### DATASET EXTRACT
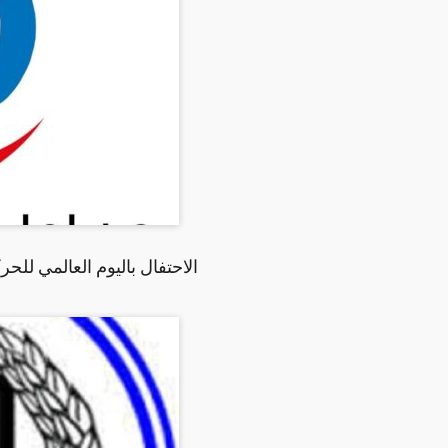
الاحتفال باليوم العالمي للحر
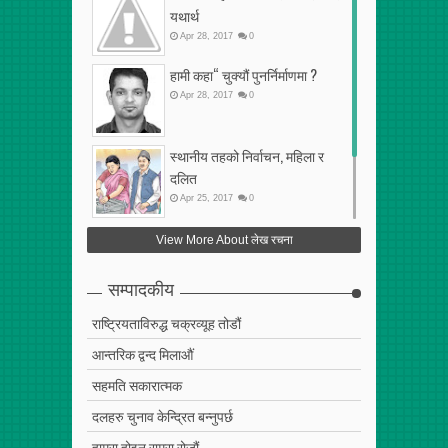
यथार्थ
Apr
28
,
2017
0
हामी कहा“ चुक्यौं पुनर्निर्माणमा ?
Apr
28
,
2017
0
स्थानीय तहको निर्वाचन, महिला र
दलित
Apr
25
,
2017
0
फेरि अर्को गलत सहमति
View More About लेख रचना
Apr
25
,
2017
0
सम्पादकीय
राष्ट्रियताविरुद्ध चक्रव्यूह तोडौं
आन्तरिक द्वन्द मिलाऔं
सहमति सकारात्मक
दलहरु चुनाव केन्द्रित बन्नुपर्छ
हाम्रा होइन राम्रा रोजौं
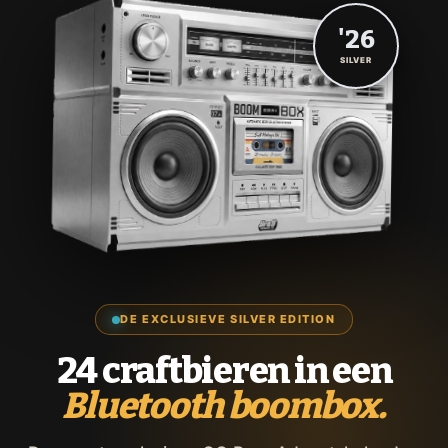
'26
SILVER
DE EXCLUSIEVE SILVER EDITION
24 craftbieren in een
Bluetooth boombox.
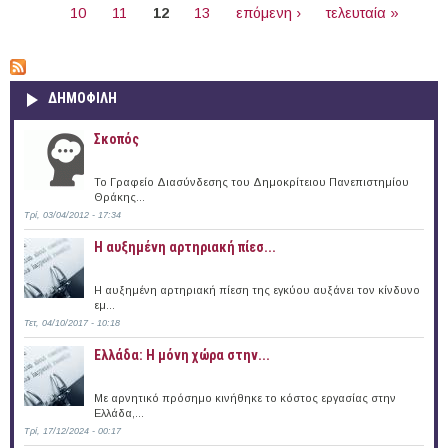
10
11
12
13
επόμενη ›
τελευταία »
ΔΗΜΟΦΙΛΗ
Σκοπός
Το Γραφείο Διασύνδεσης του Δημοκρίτειου Πανεπιστημίου
Θράκης...
Τρί, 03/04/2012 - 17:34
Η αυξημένη αρτηριακή πίεσ...
Η αυξημένη αρτηριακή πίεση της εγκύου αυξάνει τον κίνδυνο
εμ...
Τετ, 04/10/2017 - 10:18
Ελλάδα: Η μόνη χώρα στην...
Με αρνητικό πρόσημο κινήθηκε το κόστος εργασίας στην
Ελλάδα,...
Τρί, 17/12/2024 - 00:17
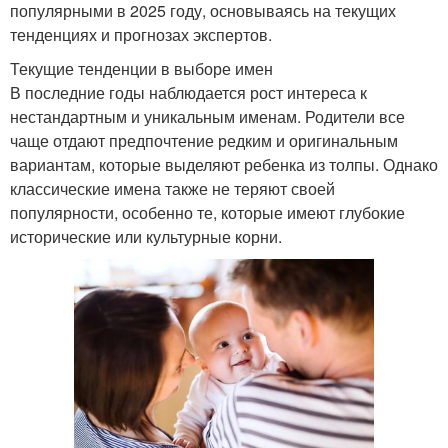
популярными в 2025 году, основываясь на текущих
тенденциях и прогнозах экспертов.
Текущие тенденции в выборе имен
В последние годы наблюдается рост интереса к
нестандартным и уникальным именам. Родители все
чаще отдают предпочтение редким и оригинальным
вариантам, которые выделяют ребенка из толпы. Однако
классические имена также не теряют своей
популярности, особенно те, которые имеют глубокие
исторические или культурные корни.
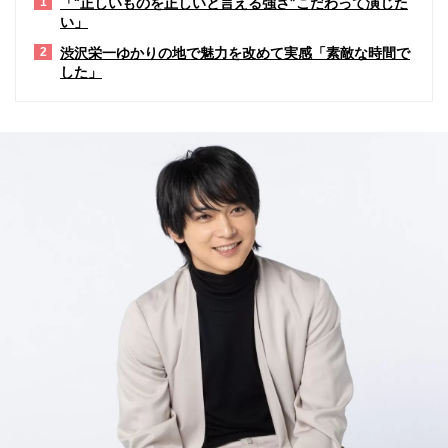
「“正しいものを正しいと言える強さ”こだわって演じた
1
い」
渋沢栄一ゆかりの地で魅力を改めて実感「素敵な時間で
2
した」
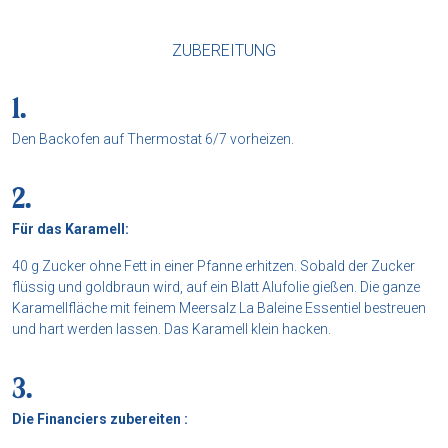
ZUBEREITUNG
Den Backofen auf Thermostat 6/7 vorheizen.
Für das Karamell:
40 g Zucker ohne Fett in einer Pfanne erhitzen. Sobald der Zucker
flüssig und goldbraun wird, auf ein Blatt Alufolie gießen. Die ganze
Karamellfläche mit feinem Meersalz La Baleine Essentiel bestreuen
und hart werden lassen. Das Karamell klein hacken.
Die Financiers zubereiten :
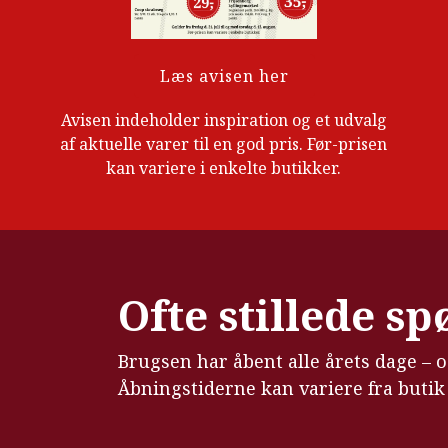
Læs avisen her
Avisen indeholder inspiration og et udvalg
af aktuelle varer til en god pris. Før-prisen
kan variere i enkelte butikker.
Ofte stillede s
Brugsen har åbent alle årets dage – 
Åbningstiderne kan variere fra butik t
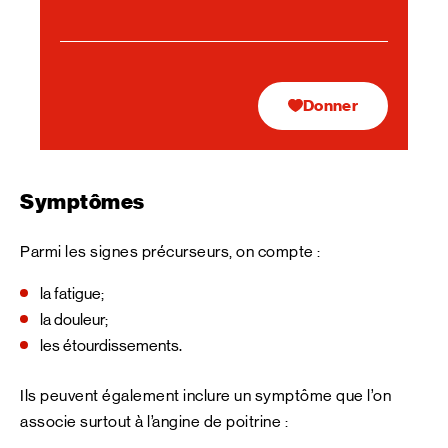
Donner
Symptômes
Parmi les signes précurseurs, on compte :
la fatigue;
la douleur;
les étourdissements.
Ils peuvent également inclure un symptôme que l’on
associe surtout à l’angine de poitrine :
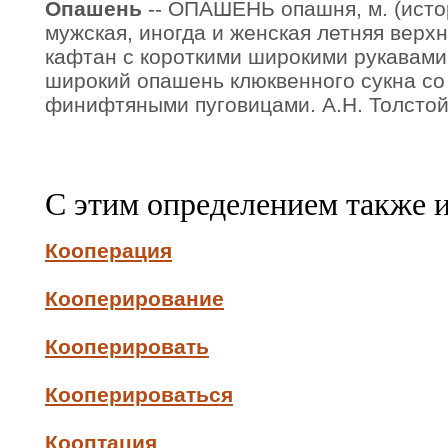
Опашень
-- ОПАШЕНЬ опашня, м. (истор
мужская, иногда и женская летняя верх
кафтан с короткими широкими рукавами.
широкий опашень клюквенного сукна со
финифтяными пуговицами. А.Н. Толстой
С этим определением также 
Кооперация
Кооперирование
Кооперировать
Кооперироваться
Кооптация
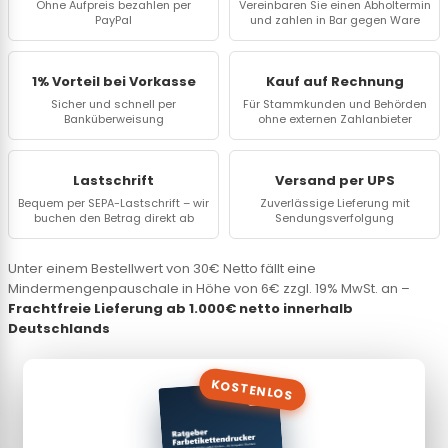
Ohne Aufpreis bezahlen per
Vereinbaren Sie einen Abholtermin
PayPal
und zahlen in Bar gegen Ware
1% Vorteil bei Vorkasse
Kauf auf Rechnung
Sicher und schnell per
Für Stammkunden und Behörden
Banküberweisung
ohne externen Zahlanbieter
Lastschrift
Versand per UPS
Bequem per SEPA-Lastschrift – wir
Zuverlässige Lieferung mit
buchen den Betrag direkt ab
Sendungsverfolgung
Unter einem Bestellwert von 30€ Netto fällt eine
Mindermengenpauschale in Höhe von 6€ zzgl. 19% MwSt. an –
Frachtfreie Lieferung ab 1.000€ netto innerhalb
Deutschlands
KOSTENLOS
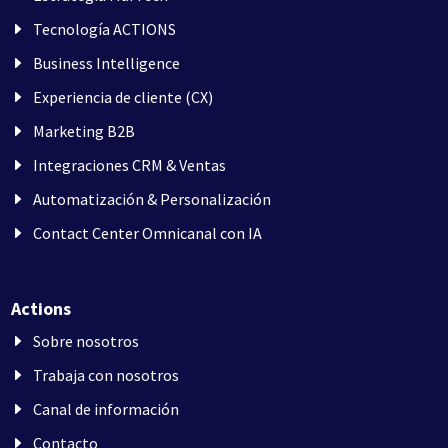
Tecnología ACTIONS
Business Intelligence
Experiencia de cliente (CX)
Marketing B2B
Integraciones CRM & Ventas
Automatización & Personalización
Contact Center Omnicanal con IA
Actions
Sobre nosotros
Trabaja con nosotros
Canal de información
Contacto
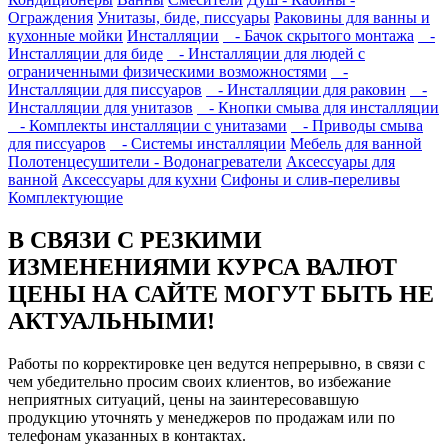
Ограждения
Унитазы, биде, писсуары
Раковины для ванны и
кухонные мойки
Инсталляции
- Бачок скрытого монтажа
-
Инсталляции для биде
- Инсталляции для людей с
ограниченными физическими возможностями
-
Инсталляции для писсуаров
- Инсталляции для раковин
-
Инсталляции для унитазов
- Кнопки смыва для инсталляции
- Комплекты инсталляции с унитазами
- Приводы смыва
для писсуаров
- Системы инсталляции
Мебель для ванной
Полотенцесушители - Водонагреватели
Аксессуары для
ванной
Аксессуары для кухни
Сифоны и слив-переливы
Комплектующие
В СВЯЗИ С РЕЗКИМИ
ИЗМЕНЕНИЯМИ КУРСА ВАЛЮТ
ЦЕНЫ НА САЙТЕ МОГУТ БЫТЬ НЕ
АКТУАЛЬНЫМИ!
Работы по корректировке цен ведутся непрерывно, в связи с
чем убедительно просим своих клиентов, во избежание
неприятных ситуаций, цены на заинтересовавшую
продукцию уточнять у менеджеров по продажам или по
телефонам указанных в контактах.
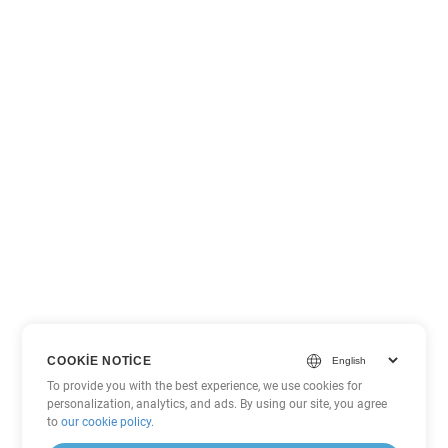
COOKIE NOTICE
To provide you with the best experience, we use cookies for
personalization, analytics, and ads. By using our site, you agree
to
our cookie policy
.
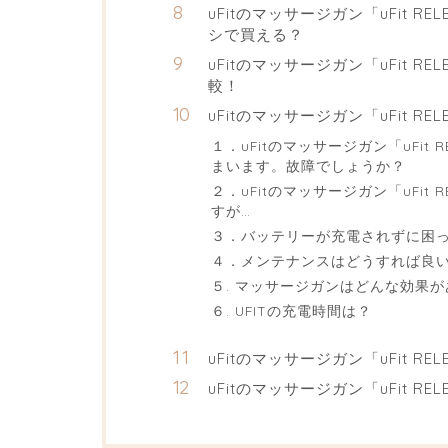
uFitのマッサージガン「uFit R
シで買える？
uFitのマッサージガン「uFit RELE
較！
uFitのマッサージガン「uFit RE
１．uFitのマッサージガン「uFit 
まいます。故障でしょうか？
２．uFitのマッサージガン「uFit 
すが…
３．バッテリーが充電されずに困
４．メンテナンスはどうすれば良
５. マッサージガンはどんな効果
６. UFITの充電時間は？
uFitのマッサージガン「uFit REL
uFitのマッサージガン「uFit RE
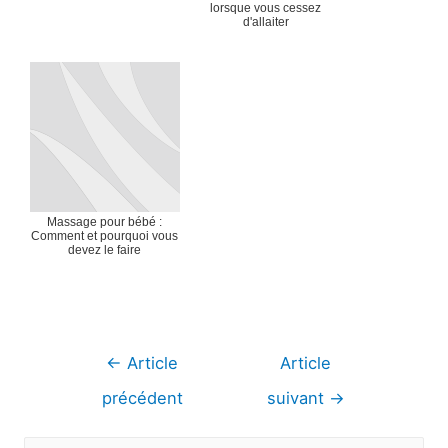
lorsque vous cessez
d'allaiter
Massage pour bébé :
Comment et pourquoi vous
devez le faire
Navigation
←
Article
Article
de
précédent
suivant
→
l’article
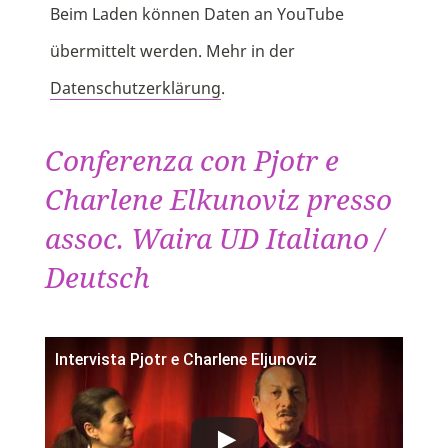
Beim Laden können Daten an YouTube
übermittelt werden. Mehr in der
Datenschutzerklärung
.
Conferenza con Pjotr e
Charlene Elkunoviz presso
assoc. Waira UD Italiano /
Deutsch
Intervista Pjotr e Charlene Eljunoviz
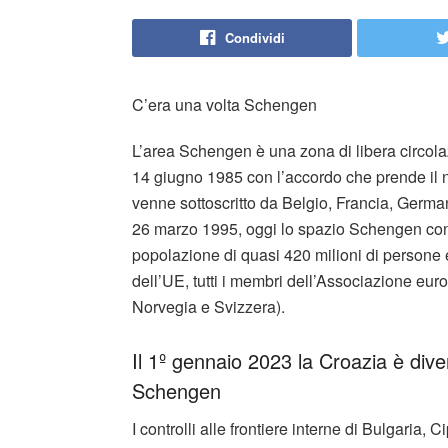
Condividi
C’era una volta Schengen
L’area Schengen è una zona di libera circolazio
14 giugno 1985 con l’accordo che prende il
venne sottoscritto da Belgio, Francia, Germa
26 marzo 1995, oggi lo spazio Schengen conta
popolazione di quasi 420 milioni di persone
dell’UE, tutti i membri dell’Associazione eur
Norvegia e Svizzera).
Il 1º gennaio 2023 la Croazia è dive
Schengen
I controlli alle frontiere interne di Bulgaria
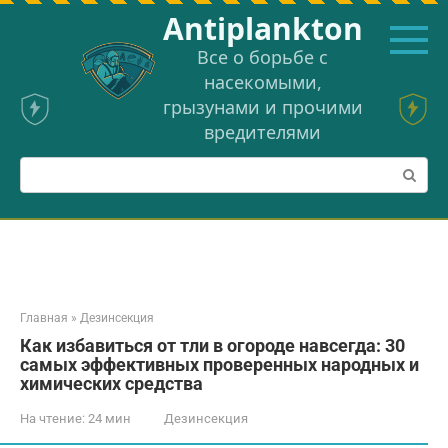
Перейти
Аntiplankton
к
контенту
Все о борьбе с
насекомыми,
грызунами и прочими
вредителями
Поиск:
Главная
»
Дезинсекция
Как избавиться от тли в огороде навсегда: 30
самых эффективных проверенных народных и
химических средства
На чтение:
24 мин
Дезинсекция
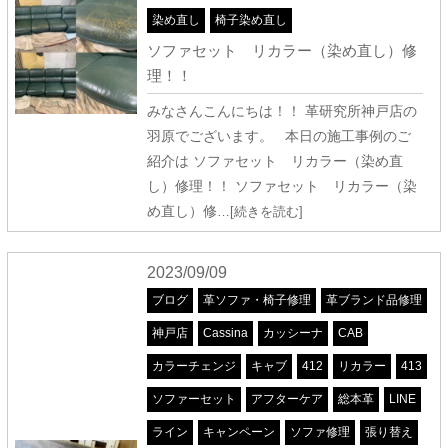
染め直し
椅子染め直し
ソファセット リカラー（染め直し）修
理！！
みなさんこんにちは！！ 革研究所神戸店の
羽原でございます。 本日の施工事例のご
紹介は ソファセット リカラー（染め直
し）修理！！ ソファセット リカラー（染
め直し）修
…[続きを読む]
2023/09/09
ブログ
革ソファ・椅子修理
革ブランド品修理
神戸店
Cassina
カッシーナ
CAB
カラーチェンジ
キャブ
412
リカラー
413
ソファーセット
アフターケア
総本革
LINE
ライン
キャンペーン
ソファ修理
張り替え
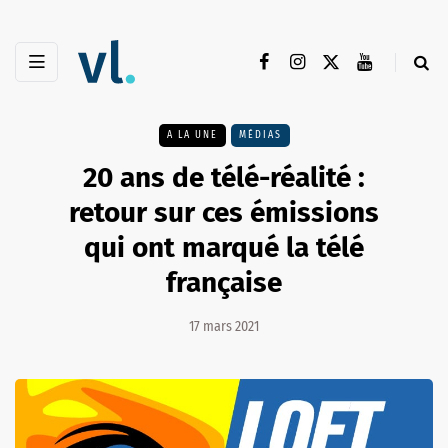
A LA UNE
MÉDIAS
20 ans de télé-réalité :
retour sur ces émissions
qui ont marqué la télé
française
17 mars 2021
######
▶ [EXERCISE DESCRIPTION]: Answer with nothing but the count of lines in the entries that hold the word "vous".

▶ [RESPONSE FOR THIS EXERCISE]: 2